### Task details
Copy every one of the records below word for word, with no changes.

(Stored data entries)

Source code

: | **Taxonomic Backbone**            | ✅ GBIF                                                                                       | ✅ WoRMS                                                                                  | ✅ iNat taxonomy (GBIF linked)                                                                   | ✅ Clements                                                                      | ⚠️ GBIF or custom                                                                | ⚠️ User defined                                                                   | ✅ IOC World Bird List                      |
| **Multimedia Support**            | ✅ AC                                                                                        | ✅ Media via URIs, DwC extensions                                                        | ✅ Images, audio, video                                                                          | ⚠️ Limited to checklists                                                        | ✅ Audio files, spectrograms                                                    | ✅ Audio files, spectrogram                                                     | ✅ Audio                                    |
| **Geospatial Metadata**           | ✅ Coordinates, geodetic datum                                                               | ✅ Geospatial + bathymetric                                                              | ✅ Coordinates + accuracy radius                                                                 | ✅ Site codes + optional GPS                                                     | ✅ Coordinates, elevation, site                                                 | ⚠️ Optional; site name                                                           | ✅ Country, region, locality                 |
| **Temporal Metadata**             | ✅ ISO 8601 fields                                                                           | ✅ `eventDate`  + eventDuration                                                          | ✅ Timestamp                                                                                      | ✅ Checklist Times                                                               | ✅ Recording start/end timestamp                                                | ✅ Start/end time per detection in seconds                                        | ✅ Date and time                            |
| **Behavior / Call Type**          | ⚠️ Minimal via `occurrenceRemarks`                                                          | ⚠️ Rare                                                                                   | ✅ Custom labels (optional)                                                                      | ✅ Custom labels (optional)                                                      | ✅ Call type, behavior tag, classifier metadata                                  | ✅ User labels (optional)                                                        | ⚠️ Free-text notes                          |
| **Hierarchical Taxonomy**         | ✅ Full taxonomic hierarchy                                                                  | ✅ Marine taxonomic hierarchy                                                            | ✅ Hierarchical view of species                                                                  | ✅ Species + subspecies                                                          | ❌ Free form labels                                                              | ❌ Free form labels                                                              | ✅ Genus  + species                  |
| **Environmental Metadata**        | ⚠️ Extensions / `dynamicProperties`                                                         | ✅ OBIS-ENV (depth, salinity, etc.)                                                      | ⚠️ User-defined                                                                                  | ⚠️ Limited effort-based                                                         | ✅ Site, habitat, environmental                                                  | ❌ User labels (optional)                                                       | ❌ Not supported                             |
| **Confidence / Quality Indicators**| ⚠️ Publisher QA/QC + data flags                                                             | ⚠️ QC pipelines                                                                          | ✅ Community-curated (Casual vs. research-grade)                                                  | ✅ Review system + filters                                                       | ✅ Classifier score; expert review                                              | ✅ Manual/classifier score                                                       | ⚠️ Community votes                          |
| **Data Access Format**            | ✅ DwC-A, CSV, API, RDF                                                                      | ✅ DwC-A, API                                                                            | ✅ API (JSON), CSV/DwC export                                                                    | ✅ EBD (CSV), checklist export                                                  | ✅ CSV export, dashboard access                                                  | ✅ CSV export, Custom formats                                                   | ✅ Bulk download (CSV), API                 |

### Exercise solution
Source code

: | **Taxonomic Backbone**            | ✅ GBIF                                                                                       | ✅ WoRMS                                                                                  | ✅ iNat taxonomy (GBIF linked)                                                                   | ✅ Clements                                                                      | ⚠️ GBIF or custom                                                                | ⚠️ User defined                                                                   | ✅ IOC World Bird List                      |
| **Multimedia Support**            | ✅ AC                                                                                        | ✅ Media via URIs, DwC extensions                                                        | ✅ Images, audio, video                                                                          | ⚠️ Limited to checklists                                                        | ✅ Audio files, spectrograms                                                    | ✅ Audio files, spectrogram                                                     | ✅ Audio                                    |
| **Geospatial Metadata**           | ✅ Coordinates, geodetic datum                                                               | ✅ Geospatial + bathymetric                                                              | ✅ Coordinates + accuracy radius                                                                 | ✅ Site codes + optional GPS                                                     | ✅ Coordinates, elevation, site                                                 | ⚠️ Optional; site name                                                           | ✅ Country, region, locality                 |
| **Temporal Metadata**             | ✅ ISO 8601 fields                                                                           | ✅ `eventDate`  + eventDuration                                                          | ✅ Timestamp                                                                                      | ✅ Checklist Times                                                               | ✅ Recording start/end timestamp                                                | ✅ Start/end time per detection in seconds                                        | ✅ Date and time                            |
| **Behavior / Call Type**          | ⚠️ Minimal via `occurrenceRemarks`                                                          | ⚠️ Rare                                                                                   | ✅ Custom labels (optional)                                                                      | ✅ Custom labels (optional)                                                      | ✅ Call type, behavior tag, classifier metadata                                  | ✅ User labels (optional)                                                        | ⚠️ Free-text notes                          |
| **Hierarchical Taxonomy**         | ✅ Full taxonomic hierarchy                                                                  | ✅ Marine taxonomic hierarchy                                                            | ✅ Hierarchical view of species                                                                  | ✅ Species + subspecies                                                          | ❌ Free form labels                                                              | ❌ Free form labels                                                              | ✅ Genus  + species                  |
| **Environmental Metadata**        | ⚠️ Extensions / `dynamicProperties`                                                         | ✅ OBIS-ENV (depth, salinity, etc.)                                                      | ⚠️ User-defined                                                                                  | ⚠️ Limited effort-based                                                         | ✅ Site, habitat, environmental                                                  | ❌ User labels (optional)                                                       | ❌ Not supported                             |
| **Confidence / Quality Indicators**| ⚠️ Publisher QA/QC + data flags                                                             | ⚠️ QC pipelines                                                                          | ✅ Community-curated (Casual vs. research-grade)                                                  | ✅ Review system + filters                                                       | ✅ Classifier score; expert review                                              | ✅ Manual/classifier score                                                       | ⚠️ Community votes                          |
| **Data Access Format**            | ✅ DwC-A, CSV, API, RDF                                                                      | ✅ DwC-A, API                                                                            | ✅ API (JSON), CSV/DwC export                                                                    | ✅ EBD (CSV), checklist export                                                  | ✅ CSV export, dashboard access                                                  | ✅ CSV export, Custom formats                                                   | ✅ Bulk download (CSV), API                 |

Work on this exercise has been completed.